Extract every line starting at the line that contains "(255, 180) none" and ending with the final line of the data, inclusive; give only those lines, word for word.

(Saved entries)
• • • •
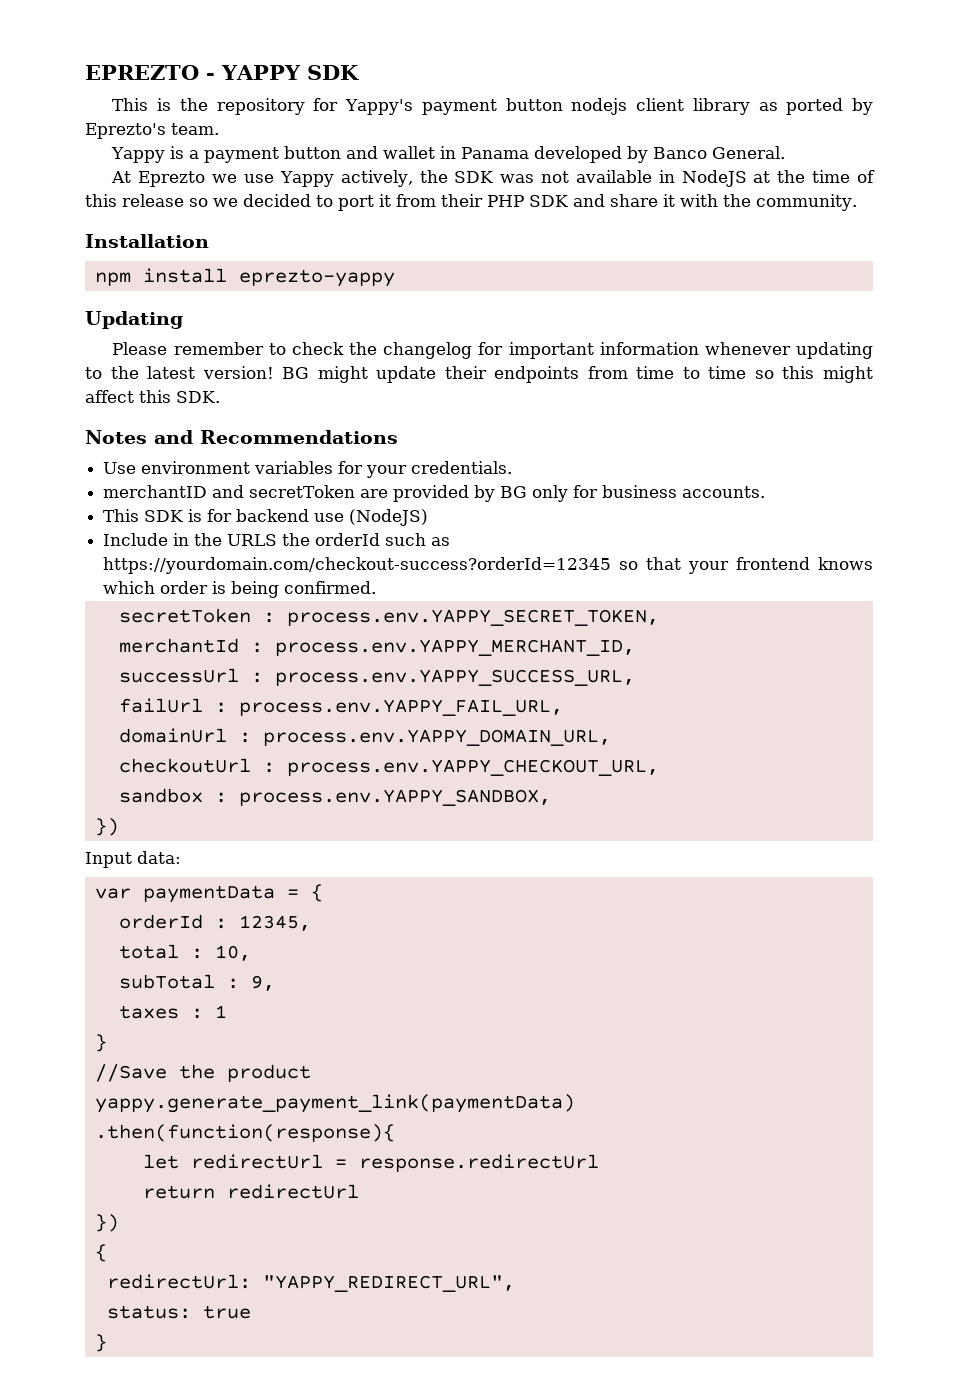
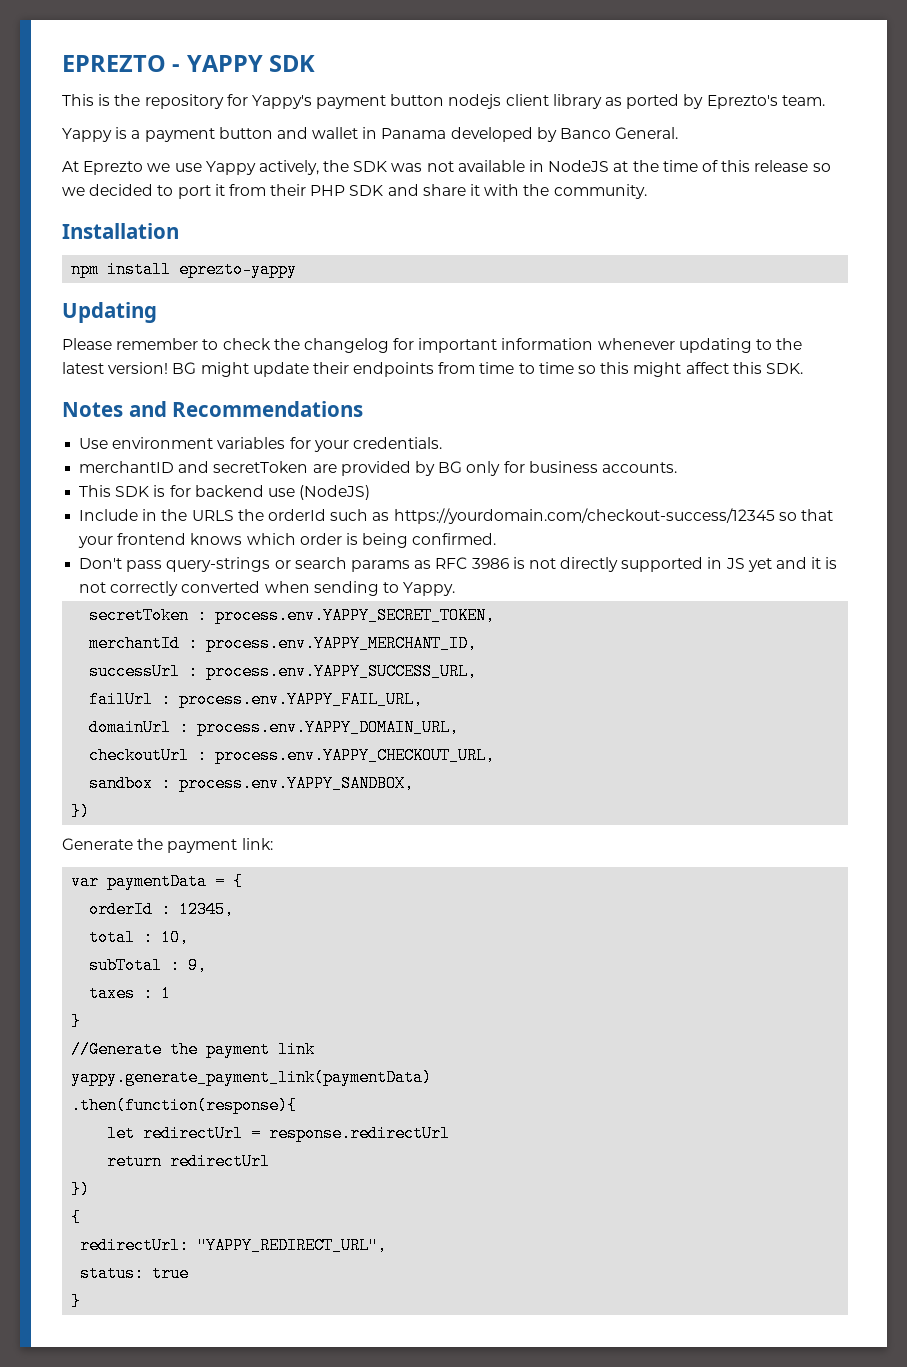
[103,557,612,574] https://yourdomain.com/checkout-success?orderId=12345 -> [393,508,775,524] https://yourdomain.com/checkout-success/12345
(377, 587) none -> [79,557,838,572] [79,581,456,596] // Don't pass query-strings or search params as RFC 3986 is not directly supported in JS yet and it is not correctly converted when sending to Yappy.
[85,851,181,868] Input data: -> [62,838,273,853] Generate the payment link:
[94,1064,311,1082] //Save the product -> [71,1041,316,1058] //Generate the payment link

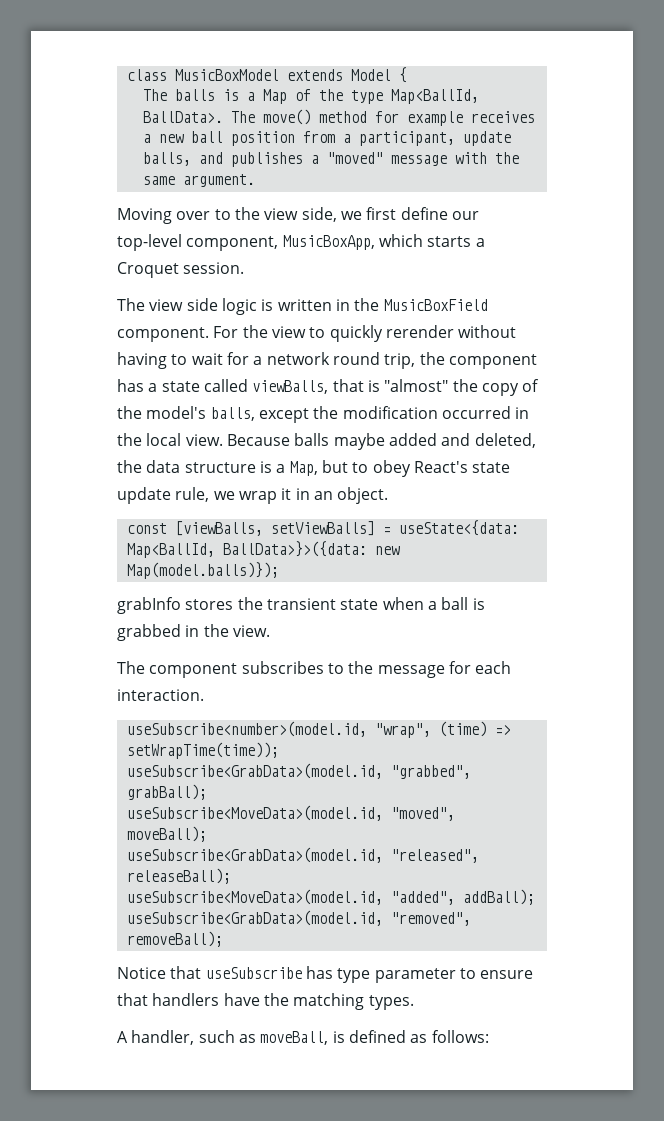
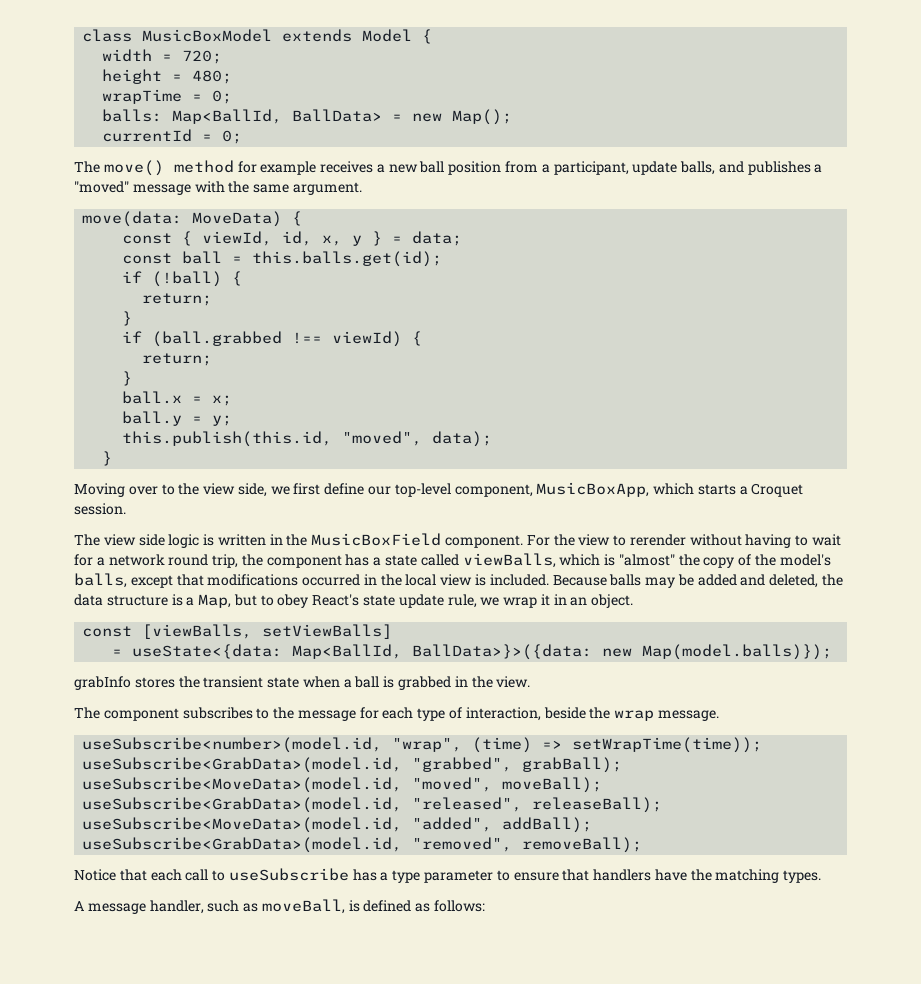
[142,89,479,104] [142,111,223,123] The balls is a Map of the type Map<BallId, BallData>. -> [102,49,223,64] [102,69,233,84] [102,89,233,104] [102,109,513,125] [102,129,243,144] width = 720; // height = 480; // wrapTime = 0; // balls: Map<BallId, BallData> = new Map(); // currentId = 0; //
(255, 180) none -> [82,211,303,227] [122,231,463,246] [122,251,443,267] [122,271,243,287] [142,293,213,306] [122,311,133,326] [122,331,423,347] [142,353,213,366] [122,371,133,386] [122,391,233,406] [122,411,233,426] [122,431,493,447] [102,451,113,466] // move(data: MoveData) { // const { viewId, id, x, y } = data; // const ball = this.balls.get(id); // if (!ball) { // return; // } // if (ball.grabbed !== viewId) { // return; // } // ball.x = x; // ball.y = y; // this.publish(this.id, "moved", data); // }
[329,325,383,342] quickly -> (627, 540) none
[332,379,364,392] that -> [559,554,601,566] which
[313,406,438,419] the modification -> [176,574,299,586] that modifications
[185,433,385,450] view. Because balls maybe -> [440,574,694,588] view is included. Because balls may be
(375, 528) none -> (393, 631) //
[117,689,204,701] interaction. -> [417,707,719,721] type of interaction, beside the wrap message.
(202, 972) none -> [150,869,226,881] each call to
(333, 972) none -> [380,872,389,881] a
(128, 1037) none -> [87,903,146,914] message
• • • •
RESPONSE:
(255, 180) none -> [82,211,303,227] [122,231,463,246] [122,251,443,267] [122,271,243,287] [142,293,213,306] [122,311,133,326] [122,331,423,347] [142,353,213,366] [122,371,133,386] [122,391,233,406] [122,411,233,426] [122,431,493,447] [102,451,113,466] // move(data: MoveData) { // const { viewId, id, x, y } = data; // const ball = this.balls.get(id); // if (!ball) { // return; // } // if (ball.grabbed !== viewId) { // return; // } // ball.x = x; // ball.y = y; // this.publish(this.id, "moved", data); // }
[329,325,383,342] quickly -> (627, 540) none
[332,379,364,392] that -> [559,554,601,566] which
[313,406,438,419] the modification -> [176,574,299,586] that modifications
[185,433,385,450] view. Because balls maybe -> [440,574,694,588] view is included. Because balls may be
(375, 528) none -> (393, 631) //
[117,689,204,701] interaction. -> [417,707,719,721] type of interaction, beside the wrap message.
(202, 972) none -> [150,869,226,881] each call to
(333, 972) none -> [380,872,389,881] a
(128, 1037) none -> [87,903,146,914] message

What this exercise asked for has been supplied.